Adverse reactions of Eloctate were recorded in 5.5% of the participants. Common adverse events found in the Eloctate groups included joint pain, abdominal pain, pain after injection, slow heart rate, pain in the chest, cough, cold, headache, low blood pressure and joint swelling. Two or even fewer patients experienced each of these events.

The Kids A-LONG study was conducted on 71 boys with haemophilia A in 23 centres located across eight countries. The global, open label, multi centre clinical study evaluated the patients by administering twice-weekly prophylactic infusions of Eloctate 25IU/kg on day one and 50IU/kg on day four. The dose or interval was adjusted based on individual response.

Study results demonstrated that Eloctate was well-tolerated, no inhibitors to the drug were detected and no cases of serious allergic reactions were reported. Two non-serious events of rash and myalgia relating to Eloctate treatment were reported during the study. A total of 67 participants completed the study. The adverse events reported in the study in Eloctate administered patients were similar and consistent with results seen in adolescents and adults in the A-LONG study.

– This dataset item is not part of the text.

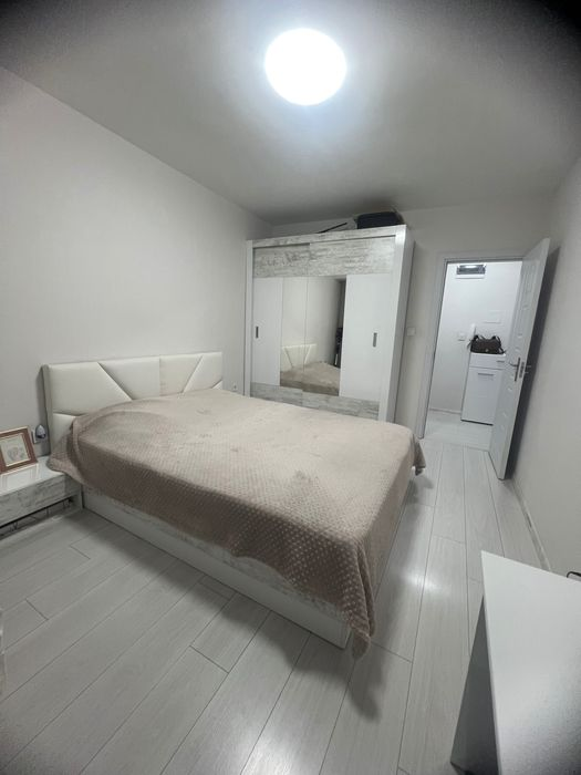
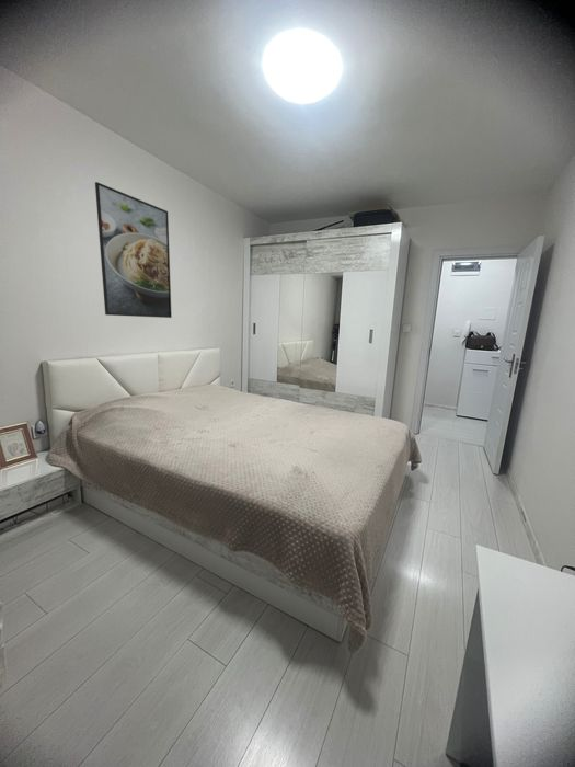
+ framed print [94,181,173,319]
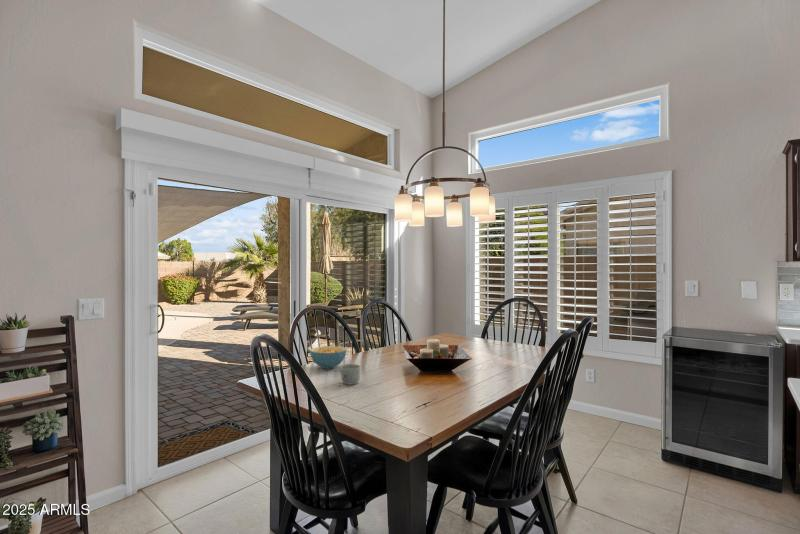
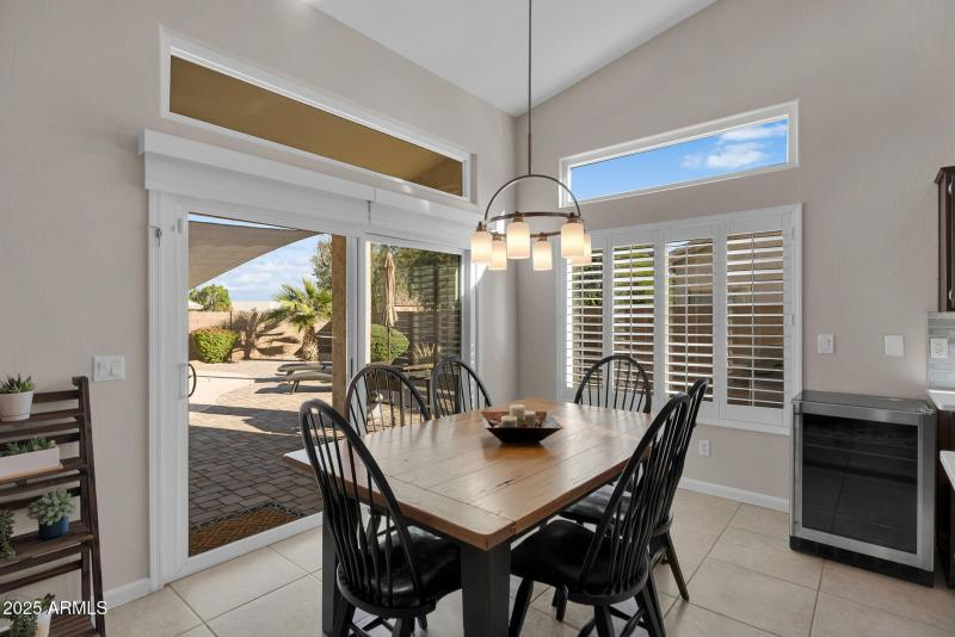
- mug [338,363,361,386]
- cereal bowl [309,345,348,370]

The Kids A-LONG study was supported by the results from interim safety and pharmacokinetic (PK) data. The study was conducted on 38 boys aged between two and 11 years, with results proving that Eloctate is a well-tolerated drug. When compared with adults, children between the age group of two to five were found to have a shorter half-life of the therapy in the body, so require frequent or higher doses of Eloctate.

Marketing commentary

Eloctate is the first approved long-acting haemophilia A therapy. Biogen Idec holds the rights to develop, manufacture and market Eloctate in North America.

In March, Biogen Idec in collaboration with Swedish Orphan Biovitrum (Sobi) received FDA approval for Alprolix, which is a similar therapy for the treatment of haemophilia B. Sobi holds the right to develop and commercialise Eloctate and Alprolix in Europe, Russia, the Middle East and Northern Africa.